* begin *
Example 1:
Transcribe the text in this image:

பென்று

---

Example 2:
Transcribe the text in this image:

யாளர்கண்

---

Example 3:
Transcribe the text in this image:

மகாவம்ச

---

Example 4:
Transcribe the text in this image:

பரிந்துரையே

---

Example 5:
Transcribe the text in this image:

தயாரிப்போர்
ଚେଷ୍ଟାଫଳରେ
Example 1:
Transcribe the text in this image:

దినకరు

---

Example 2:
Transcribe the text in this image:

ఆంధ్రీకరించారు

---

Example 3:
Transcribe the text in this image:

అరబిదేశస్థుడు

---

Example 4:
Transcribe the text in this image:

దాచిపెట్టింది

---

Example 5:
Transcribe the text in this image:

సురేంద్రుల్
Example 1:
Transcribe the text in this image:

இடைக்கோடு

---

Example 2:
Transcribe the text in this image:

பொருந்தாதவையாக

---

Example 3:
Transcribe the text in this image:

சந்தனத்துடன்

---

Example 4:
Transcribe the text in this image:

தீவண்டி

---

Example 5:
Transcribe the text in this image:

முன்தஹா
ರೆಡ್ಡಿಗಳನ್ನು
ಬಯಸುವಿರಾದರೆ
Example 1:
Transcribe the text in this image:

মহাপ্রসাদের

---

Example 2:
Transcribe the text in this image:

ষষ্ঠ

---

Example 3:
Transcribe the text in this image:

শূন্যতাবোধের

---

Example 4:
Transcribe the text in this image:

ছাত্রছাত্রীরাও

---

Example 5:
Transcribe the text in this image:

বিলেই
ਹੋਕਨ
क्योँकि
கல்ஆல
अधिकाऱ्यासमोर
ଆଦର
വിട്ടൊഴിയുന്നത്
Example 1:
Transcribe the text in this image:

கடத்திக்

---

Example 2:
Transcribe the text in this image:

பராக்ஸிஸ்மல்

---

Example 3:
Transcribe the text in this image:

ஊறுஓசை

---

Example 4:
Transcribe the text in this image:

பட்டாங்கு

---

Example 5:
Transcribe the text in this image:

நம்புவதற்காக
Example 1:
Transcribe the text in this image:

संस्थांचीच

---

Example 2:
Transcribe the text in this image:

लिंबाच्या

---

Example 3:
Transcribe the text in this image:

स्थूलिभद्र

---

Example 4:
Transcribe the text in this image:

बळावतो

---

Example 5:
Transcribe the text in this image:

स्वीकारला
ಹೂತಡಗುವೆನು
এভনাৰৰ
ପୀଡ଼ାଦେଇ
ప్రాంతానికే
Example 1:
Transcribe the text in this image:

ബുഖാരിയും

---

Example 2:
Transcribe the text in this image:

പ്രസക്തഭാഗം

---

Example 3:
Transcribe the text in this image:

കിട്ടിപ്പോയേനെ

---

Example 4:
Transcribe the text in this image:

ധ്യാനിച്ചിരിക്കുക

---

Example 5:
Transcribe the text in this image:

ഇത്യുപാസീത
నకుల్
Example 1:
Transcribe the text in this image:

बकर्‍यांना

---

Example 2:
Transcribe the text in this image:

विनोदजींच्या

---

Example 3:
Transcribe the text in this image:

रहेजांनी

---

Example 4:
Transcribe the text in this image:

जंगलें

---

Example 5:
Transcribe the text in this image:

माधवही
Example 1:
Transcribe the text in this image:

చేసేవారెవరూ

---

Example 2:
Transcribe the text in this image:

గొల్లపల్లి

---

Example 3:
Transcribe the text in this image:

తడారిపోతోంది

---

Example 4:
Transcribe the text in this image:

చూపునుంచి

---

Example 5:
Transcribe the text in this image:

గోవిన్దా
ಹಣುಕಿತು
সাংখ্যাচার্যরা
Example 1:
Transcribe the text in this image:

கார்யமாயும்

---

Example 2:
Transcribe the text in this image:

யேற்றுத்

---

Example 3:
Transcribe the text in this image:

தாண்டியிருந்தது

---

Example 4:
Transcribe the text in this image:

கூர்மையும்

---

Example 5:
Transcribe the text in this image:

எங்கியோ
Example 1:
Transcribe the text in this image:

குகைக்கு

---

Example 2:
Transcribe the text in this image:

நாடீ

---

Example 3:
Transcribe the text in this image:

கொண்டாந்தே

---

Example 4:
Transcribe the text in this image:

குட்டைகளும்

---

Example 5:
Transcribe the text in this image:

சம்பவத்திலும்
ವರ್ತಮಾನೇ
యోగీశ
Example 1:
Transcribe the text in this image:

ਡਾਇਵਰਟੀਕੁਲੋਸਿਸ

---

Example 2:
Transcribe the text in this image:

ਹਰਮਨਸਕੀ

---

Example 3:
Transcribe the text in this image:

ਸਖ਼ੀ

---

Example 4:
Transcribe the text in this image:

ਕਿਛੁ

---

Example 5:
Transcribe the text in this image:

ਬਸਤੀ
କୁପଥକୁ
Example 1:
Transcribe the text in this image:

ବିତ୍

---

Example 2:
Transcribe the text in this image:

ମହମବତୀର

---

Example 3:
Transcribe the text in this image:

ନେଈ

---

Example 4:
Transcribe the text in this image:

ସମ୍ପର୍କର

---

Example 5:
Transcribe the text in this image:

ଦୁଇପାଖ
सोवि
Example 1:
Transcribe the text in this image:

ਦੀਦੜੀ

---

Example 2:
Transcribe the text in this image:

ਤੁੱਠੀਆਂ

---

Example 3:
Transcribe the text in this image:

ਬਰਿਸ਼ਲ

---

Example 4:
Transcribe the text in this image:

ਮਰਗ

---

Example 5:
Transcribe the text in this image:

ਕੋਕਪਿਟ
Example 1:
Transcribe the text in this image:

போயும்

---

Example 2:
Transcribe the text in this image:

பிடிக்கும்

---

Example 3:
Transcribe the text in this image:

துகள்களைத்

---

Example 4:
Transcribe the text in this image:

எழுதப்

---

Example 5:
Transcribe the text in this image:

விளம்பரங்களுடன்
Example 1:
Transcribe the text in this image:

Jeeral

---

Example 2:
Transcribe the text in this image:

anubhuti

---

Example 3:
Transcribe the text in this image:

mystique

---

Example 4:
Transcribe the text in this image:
* end *
**GIVEN TASK**
Could you return the lines above verbatim, starting at the first one and ending at the one that contains "കിട്ടിപ്പോയേനെ", with both ends included?

**PROBLEM SOLUTION**
Example 1:
Transcribe the text in this image:

பென்று

---

Example 2:
Transcribe the text in this image:

யாளர்கண்

---

Example 3:
Transcribe the text in this image:

மகாவம்ச

---

Example 4:
Transcribe the text in this image:

பரிந்துரையே

---

Example 5:
Transcribe the text in this image:

தயாரிப்போர்
ଚେଷ୍ଟାଫଳରେ
Example 1:
Transcribe the text in this image:

దినకరు

---

Example 2:
Transcribe the text in this image:

ఆంధ్రీకరించారు

---

Example 3:
Transcribe the text in this image:

అరబిదేశస్థుడు

---

Example 4:
Transcribe the text in this image:

దాచిపెట్టింది

---

Example 5:
Transcribe the text in this image:

సురేంద్రుల్
Example 1:
Transcribe the text in this image:

இடைக்கோடு

---

Example 2:
Transcribe the text in this image:

பொருந்தாதவையாக

---

Example 3:
Transcribe the text in this image:

சந்தனத்துடன்

---

Example 4:
Transcribe the text in this image:

தீவண்டி

---

Example 5:
Transcribe the text in this image:

முன்தஹா
ರೆಡ್ಡಿಗಳನ್ನು
ಬಯಸುವಿರಾದರೆ
Example 1:
Transcribe the text in this image:

মহাপ্রসাদের

---

Example 2:
Transcribe the text in this image:

ষষ্ঠ

---

Example 3:
Transcribe the text in this image:

শূন্যতাবোধের

---

Example 4:
Transcribe the text in this image:

ছাত্রছাত্রীরাও

---

Example 5:
Transcribe the text in this image:

বিলেই
ਹੋਕਨ
क्योँकि
கல்ஆல
अधिकाऱ्यासमोर
ଆଦର
വിട്ടൊഴിയുന്നത്
Example 1:
Transcribe the text in this image:

கடத்திக்

---

Example 2:
Transcribe the text in this image:

பராக்ஸிஸ்மல்

---

Example 3:
Transcribe the text in this image:

ஊறுஓசை

---

Example 4:
Transcribe the text in this image:

பட்டாங்கு

---

Example 5:
Transcribe the text in this image:

நம்புவதற்காக
Example 1:
Transcribe the text in this image:

संस्थांचीच

---

Example 2:
Transcribe the text in this image:

लिंबाच्या

---

Example 3:
Transcribe the text in this image:

स्थूलिभद्र

---

Example 4:
Transcribe the text in this image:

बळावतो

---

Example 5:
Transcribe the text in this image:

स्वीकारला
ಹೂತಡಗುವೆನು
এভনাৰৰ
ପୀଡ଼ାଦେଇ
ప్రాంతానికే
Example 1:
Transcribe the text in this image:

ബുഖാരിയും

---

Example 2:
Transcribe the text in this image:

പ്രസക്തഭാഗം

---

Example 3:
Transcribe the text in this image:

കിട്ടിപ്പോയേനെ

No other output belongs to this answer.